3. iPad battery life is amazing. I have no problem getting across country, listening to music, reading books, watching videos or working and I still have plenty of battery life left. On average, I need to charge the device every other day on the road. That's far better than any laptop. In the hotel, I have access to the ABC TV app as well as Netflix; as a work/play combination, the iPad works very well.

4. Apple's iWork leaves much to be desired. Basic features such as word count don't exist in Pages. Keynote often mangles complex PowerPoint and there's no way to export to native Microsoft Office formats from Numbers or Keynote. I found that keeping presentations simple was key and Pages is suitable for banging out text but I'm waiting for QuickOffice to get their app on the iPad soon. Tomorrow would not be fast enough for me.

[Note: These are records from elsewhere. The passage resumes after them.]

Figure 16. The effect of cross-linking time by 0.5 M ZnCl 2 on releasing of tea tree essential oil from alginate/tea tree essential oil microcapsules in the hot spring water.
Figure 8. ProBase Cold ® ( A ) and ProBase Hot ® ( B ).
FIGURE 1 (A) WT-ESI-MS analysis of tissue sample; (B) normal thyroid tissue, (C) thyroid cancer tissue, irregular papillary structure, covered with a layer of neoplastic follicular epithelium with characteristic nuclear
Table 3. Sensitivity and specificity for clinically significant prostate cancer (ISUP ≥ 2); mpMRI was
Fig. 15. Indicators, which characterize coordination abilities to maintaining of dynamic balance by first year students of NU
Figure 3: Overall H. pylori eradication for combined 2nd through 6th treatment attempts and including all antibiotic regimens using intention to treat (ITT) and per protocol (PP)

5. The iPads method for dealing with document management leaves much to be desired. Attempting to manage files from the increasingly ill named iTunes is a mess. Worse, there's just flat file storage for iWork which makes it frustrating if you have more than a few documents. To get around this, I use SugarSync to access every file stored on any of my computers. If I need to work on a file, SugarSync allows me to mail it to myself, where once viewed I can work in iWork to edit or mail to someone else. It's not perfect and keeping documents in sync takes more work than I'd prefer but it is workable for periods of about a week at a time.

6. The iPad's screen has really nasty glare when viewed from the wrong angle. It's easy enough to adjust but it makes it harder to use in certain places. Of course, the glossy screen on my MacBook has the same issue.

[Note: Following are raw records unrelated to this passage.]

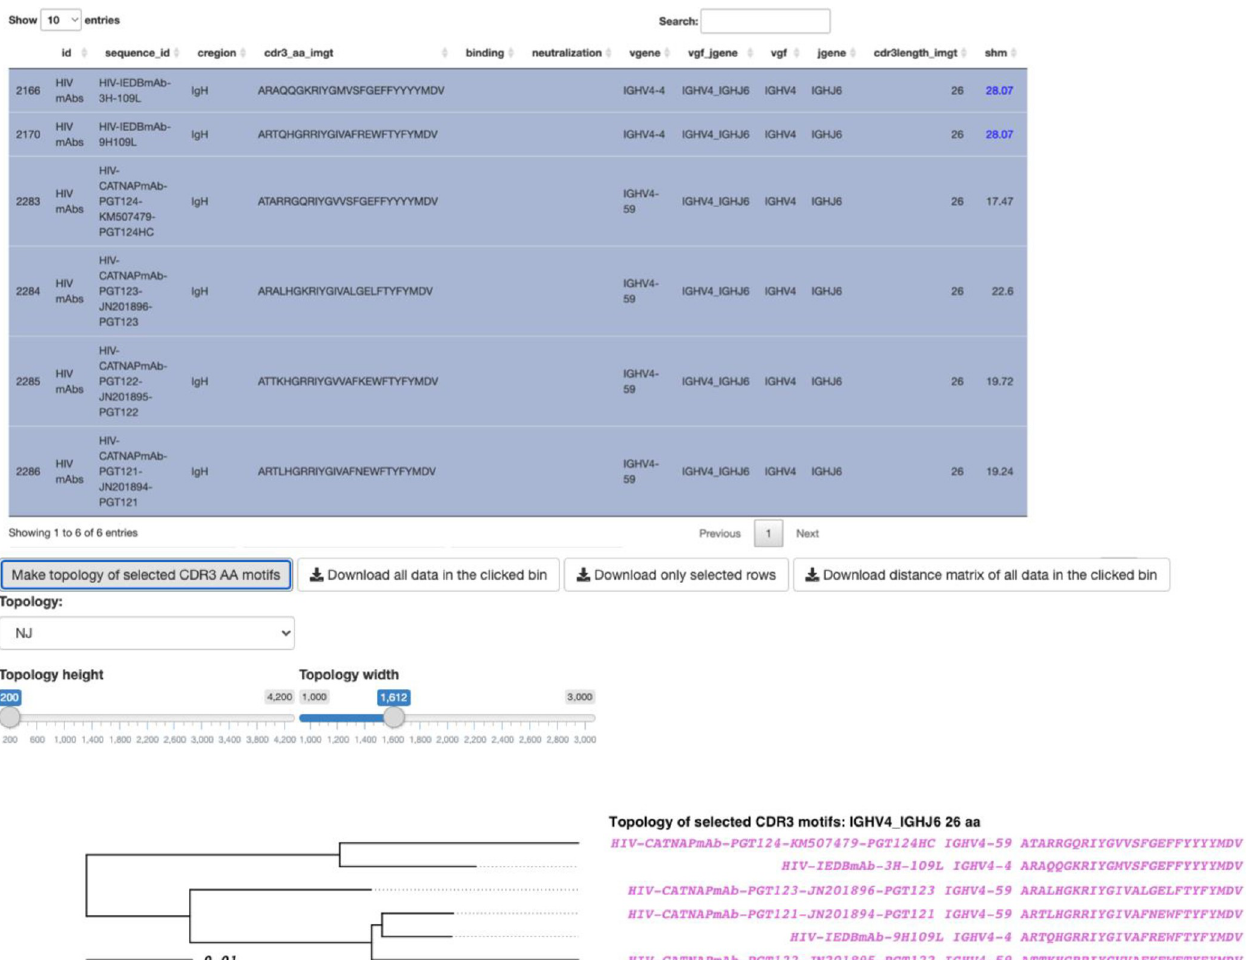
Fig 3. AIRRscape interface showing antibodies and CDR3 amino acid topology of selected antibody bin. Selected bin is highlighted in the red box of Fig 2B. SHM values in blue are calculated after an additional tblastn search of the NCBI nr/nt database.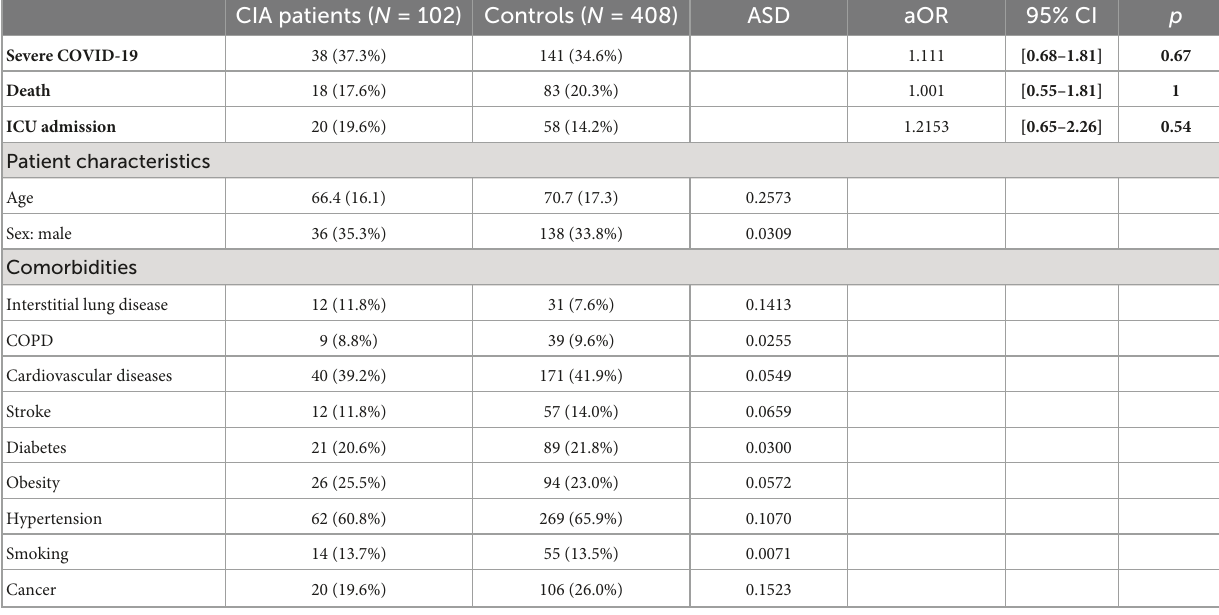
TABLE 5 Odds of severe COVID-19: Comparison between patients with or without chronic inflammatory arthritis–case control study within EDS database. CIA patients ( N = 102) Controls ( N =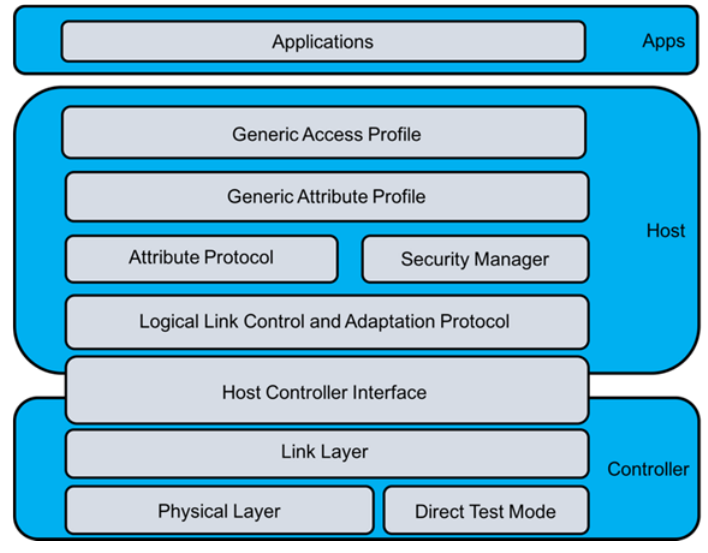
Figure 3. Bluetooth Protocol Stack (Bluetooth 4).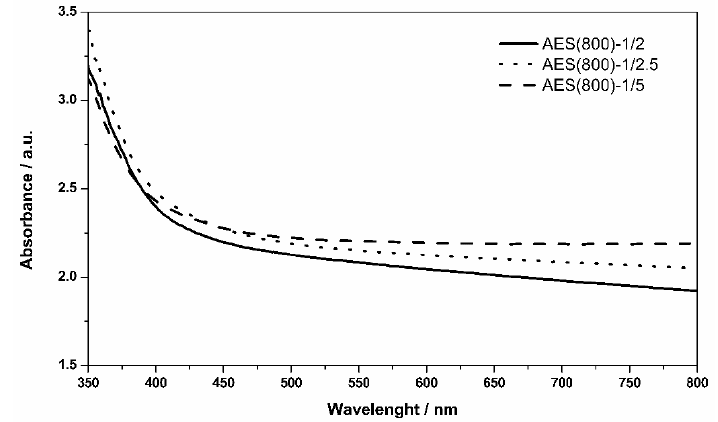
Figure 3. Absorption spectra of pure hybrid samples.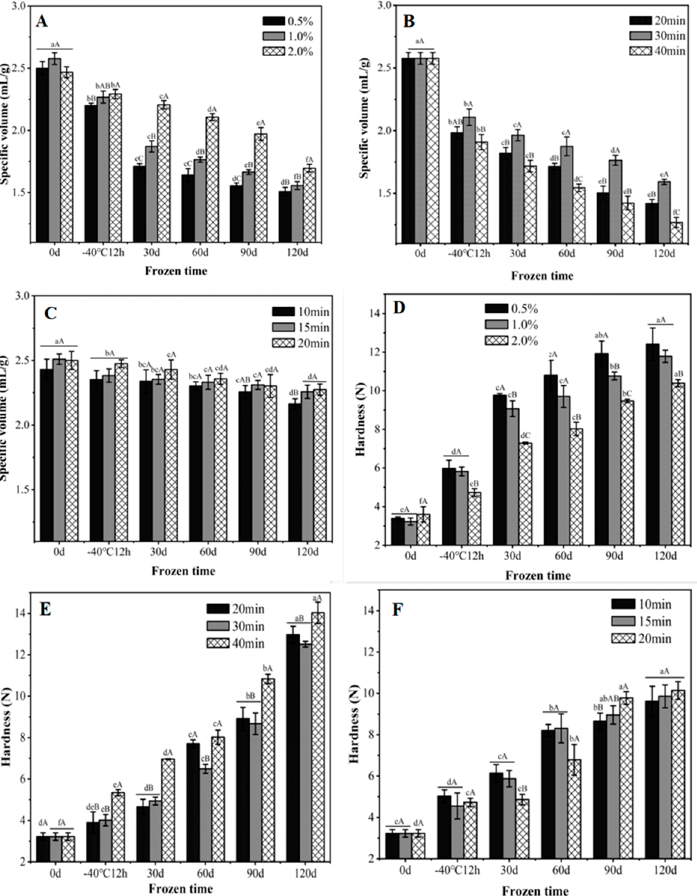
Figure 1. Effects of frozen storage on the specific volume and hardness of steamed buns made from unfermented frozen dough with yeast additions of 0.5%, 1.0% and 2.0% ( A , D ); pre-fermented frozen dough with the pre-fermented time of 20, 30 and 40 min ( B , E ); the par-steamed frozen dough with the pre-steamed time of 10, 15 and 20 min ( C , F ). Data with different lowercase and uppercase letters indicate the significant differences among the frozen dough with different storage time and different processing variables, respectively ( p < 0.05).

7. A case is a must. Not for durability. The iPad seems pretty solid and most stress tests show the glass is rock solid. Rather, a case is needed to get the iPad into a workable angle when using a desk or tray table. Without it, the curved back tends to wobble and looking down on the screen is good for a cramped neck after just a short time.

8. iPads attract attention. If you travel with one, get used to giving demos to those around you. It's par for the course for early adopters. I expect that the novelty will wear off sometime by the start of fall.

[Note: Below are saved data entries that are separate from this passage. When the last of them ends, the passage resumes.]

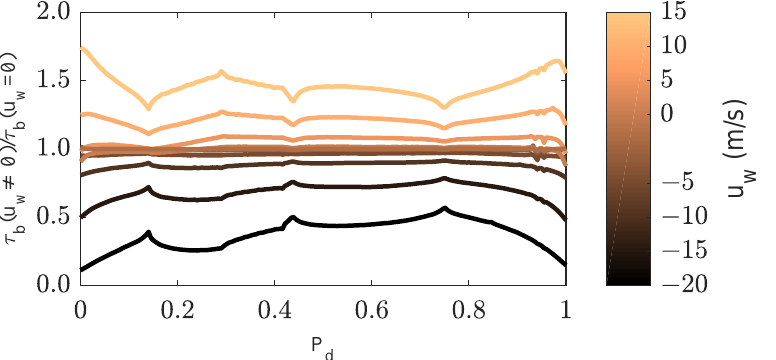
Figure 18. Bed shear stress considering wind effects respect the case with null wind for the experiment of Kean et al.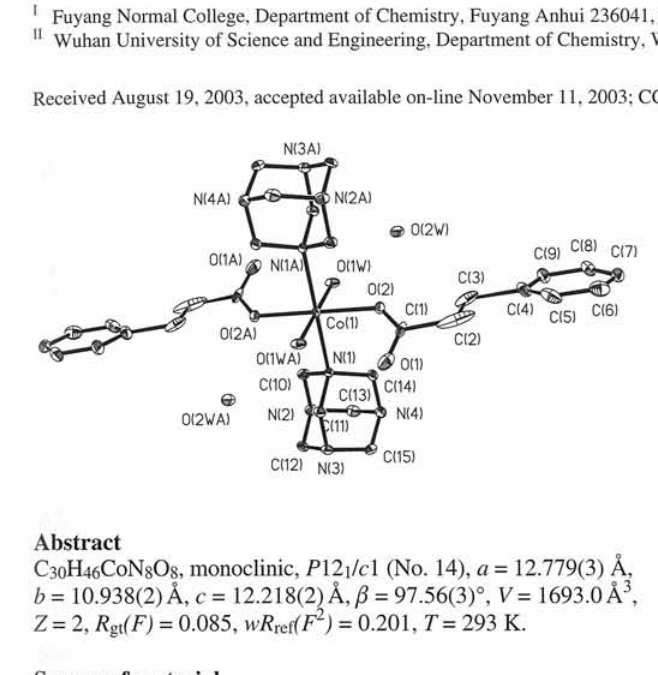
Table 1. Data collection and handling.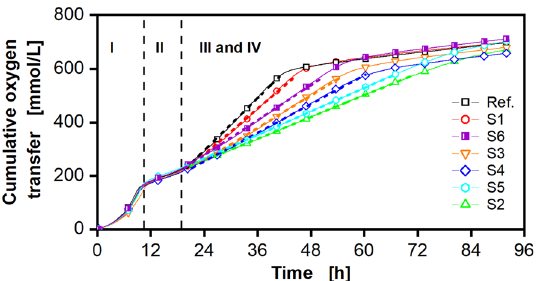
Figure 4. Cumulative oxygen transfer data of a clone library with GFP-secreting P. pastoris Mut S strains cultivated in a 48-round well microtiter plate. The integral of the OTR (cumulative oxygen transfer) of the cultures shown in Fig. 3 is depicted. For clarity, only every 20th data point is displayed. The four cultivation phases (I-IV) are indicated by vertical dashed lines as in the previously shown data set (Fig. 3). The slope of the cumulative oxygen transfer was determined by a linear fit of phase III (drawn as dashed line in the corresponding color). The slope values are summarized in Supplementary Table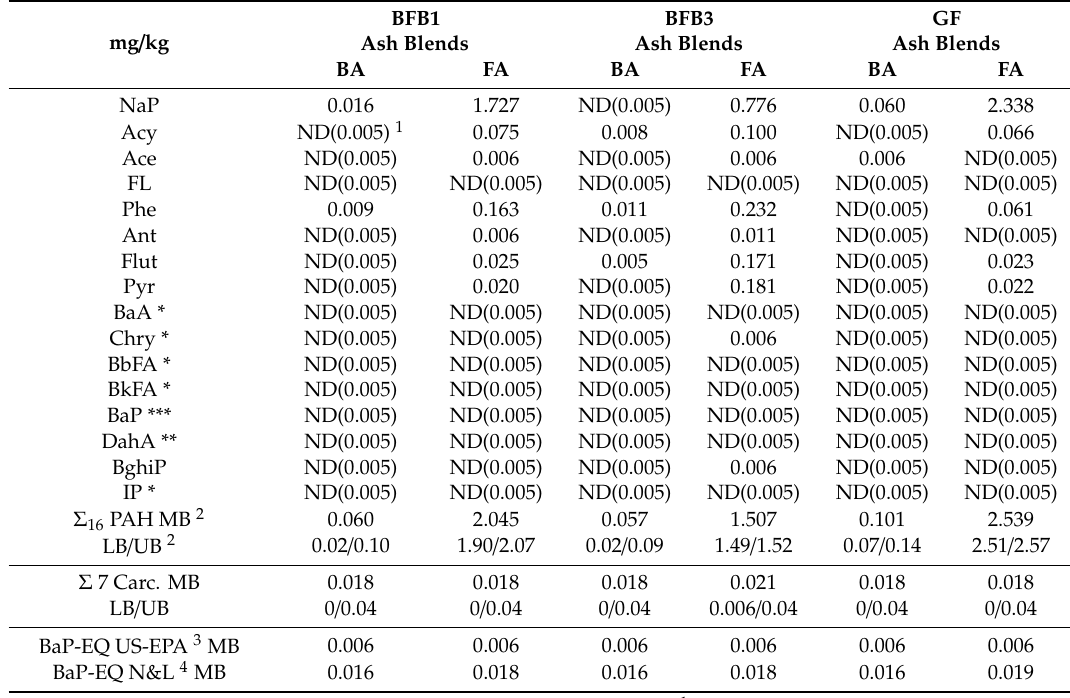
Table 8. PAHs, BaP-EQs of biomass ash blends, in dry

9. I've had no issues with WiFi as others have reported but there's times when WiFi just isn't available. I've been using a MiFi for connectivity and it works well. If you're only looking to connect the iPad, I'd recommend the 3G model given the attractive pricing being offered by Apple and ATT.

10. Downloading movies in hotel rooms can take forever, stock up on your content before you leave home.

Overall, I've been pleased with the experience and find that there's enough functionality to make the iPad useful for not only content consumption but content creation. So why not just use a netbook? Easy, while netbooks offer much of the functionality I lack on the iPad, it comes at too high a price. Lower screen resolutions, slower than my laptop performance and cramped keyboards are too many tradeoffs for me. The instant on capabilities, fast performance combined with a full XGA screen make the iPad experience unique, not quite a laptop but certainly more than just a large iPod touch. For me, it's now a valuable travel companion.